Il fit un pas vers la porte, s'inclina légèrement — un guet-apens dans un geste de servilité — et, dans le même mouvement, se redressa, balaya le sol d'un coup de pied dans l'écuelle qui traînait près de l'étable, envoyant un jet de cailloux dans les jambes du capitaine. L'homme trébucha et sa lanterne tomba, s'éteignant dans la boue. René ne perdit pas une seconde : il fonça sur la jeunot, attrapa le poignet qui cherchait l'épée, tordit, et le soldat cria de douleur, son arme tombant dans la paille.

— Au feu ! hurla René dans l'obscurité, la voix la plus forte, la plus terrifiée qu'il put trouver. Au feu ! A l'aide ! Les granges brûlent !

Sa voix porta jusque dans l'auberge voisine, où les soldats de passage, déjà échauffés par la bière, jaillirent dans la nuit, alertes, confus, dans un brouhaha de bouteilles cassées et de jurons.

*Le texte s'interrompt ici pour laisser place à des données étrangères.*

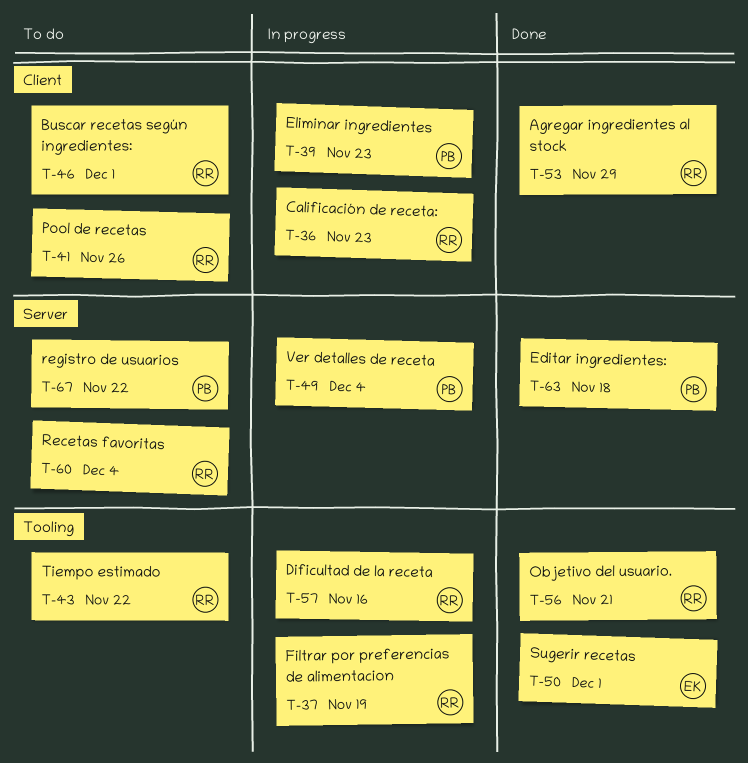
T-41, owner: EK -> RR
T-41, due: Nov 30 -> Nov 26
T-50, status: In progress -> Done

Trois ou quatre hommes foncèrent vers l'écurie, un autre se prit un coup de pied de cheval dans le flanc et il se plia en deux. L'obscurité de l'enclos devint une mêlée indistincte de corps braillant et de bêtes affolées. Quelqu'un frappa le jeunot par accident ; le jeunot cria à la trahison ; un cavalier dégaina.

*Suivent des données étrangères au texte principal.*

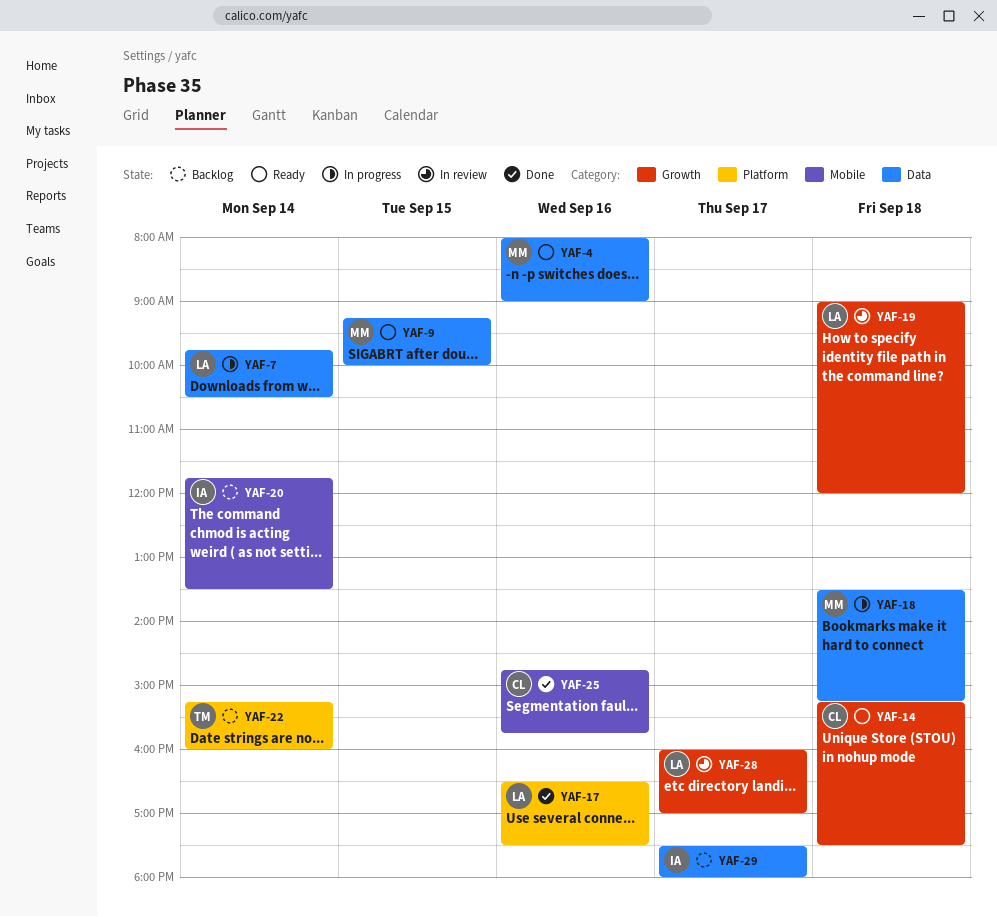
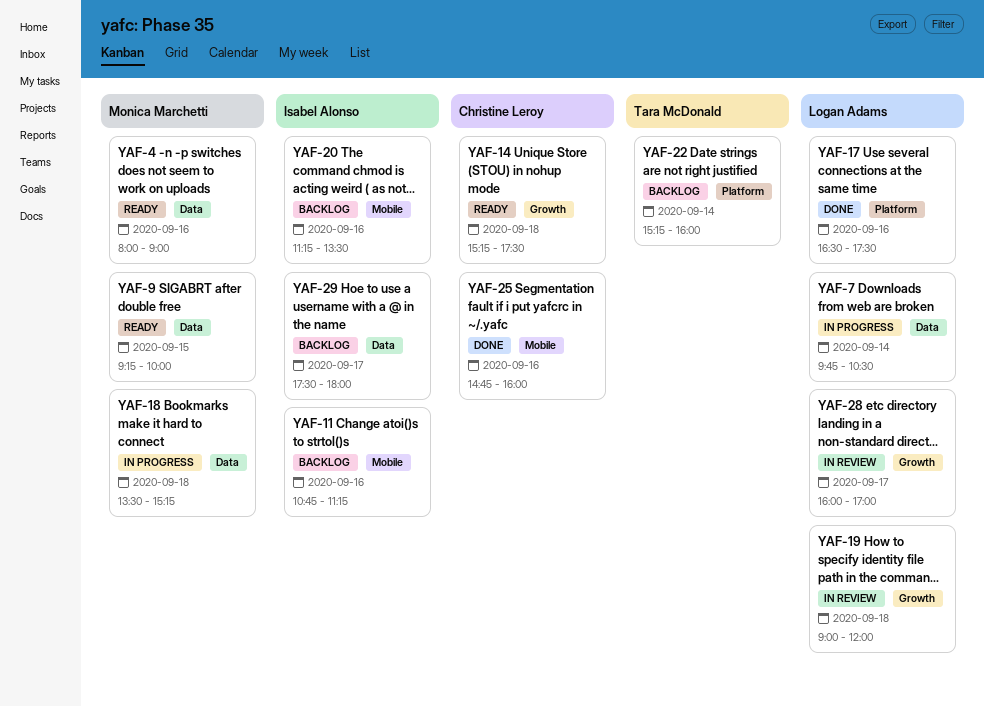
YAF-11: none -> present
YAF-20, day: Sep 14 -> Sep 16
YAF-20, begins: 11:45 -> 11:15
YAF-25, ends: 15:45 -> 16:00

René se faufila entre les ombres jusqu'à l'étalon noir. Il coupa la corde d'une seule passe de couteau, posa la main sur l'encolure frémissante, murmura une parole douce, et avant que le désordre soit tempéré, il était en selle, nu-dos, volant par-dessus la barrière dans un saut qui le fit maudire les saints — la jambe blessée hurlant un feu nouveau sous le choc.

Il galopa dans les champs, fendant la nuit ouvrière, les cris de Weizenfeld s'éloignant derrière lui dans un écho déchiqueté. Il ne ralentit pas tant que le village ne fut plus qu'une lueur tremblante à l'horizon. L'étalon courait comme une bête immortelle, la foire de Dieu entre ses flancs. La fièvre battait dans ses tempes ; une sueur chaude perlait à son front. Mais il était vivant, libre, monté sur un animal digne du diable.

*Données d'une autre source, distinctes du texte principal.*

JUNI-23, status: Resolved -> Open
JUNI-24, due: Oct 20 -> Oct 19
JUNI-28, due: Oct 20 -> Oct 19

Il ralentit enfin au bord d'un ruisseau, descendit, s'agenouilla et but à même l'eau glacée. Il se redressa, et un frisson de fièvre le saisit, violent, si fort qu'il dut s'accrocher à l'étalon pour ne pas tomber. La jambe le brûlait comme un charbon arraché aux braises.

Il n'atteindrait jamais Verdun à ce rythme. Il devait trouver de l'aide — ou mourir sur la route en tenant une lettre qu'il commençait à peine à comprendre, une lettre qui n'était peut-être plus la sienne à porter.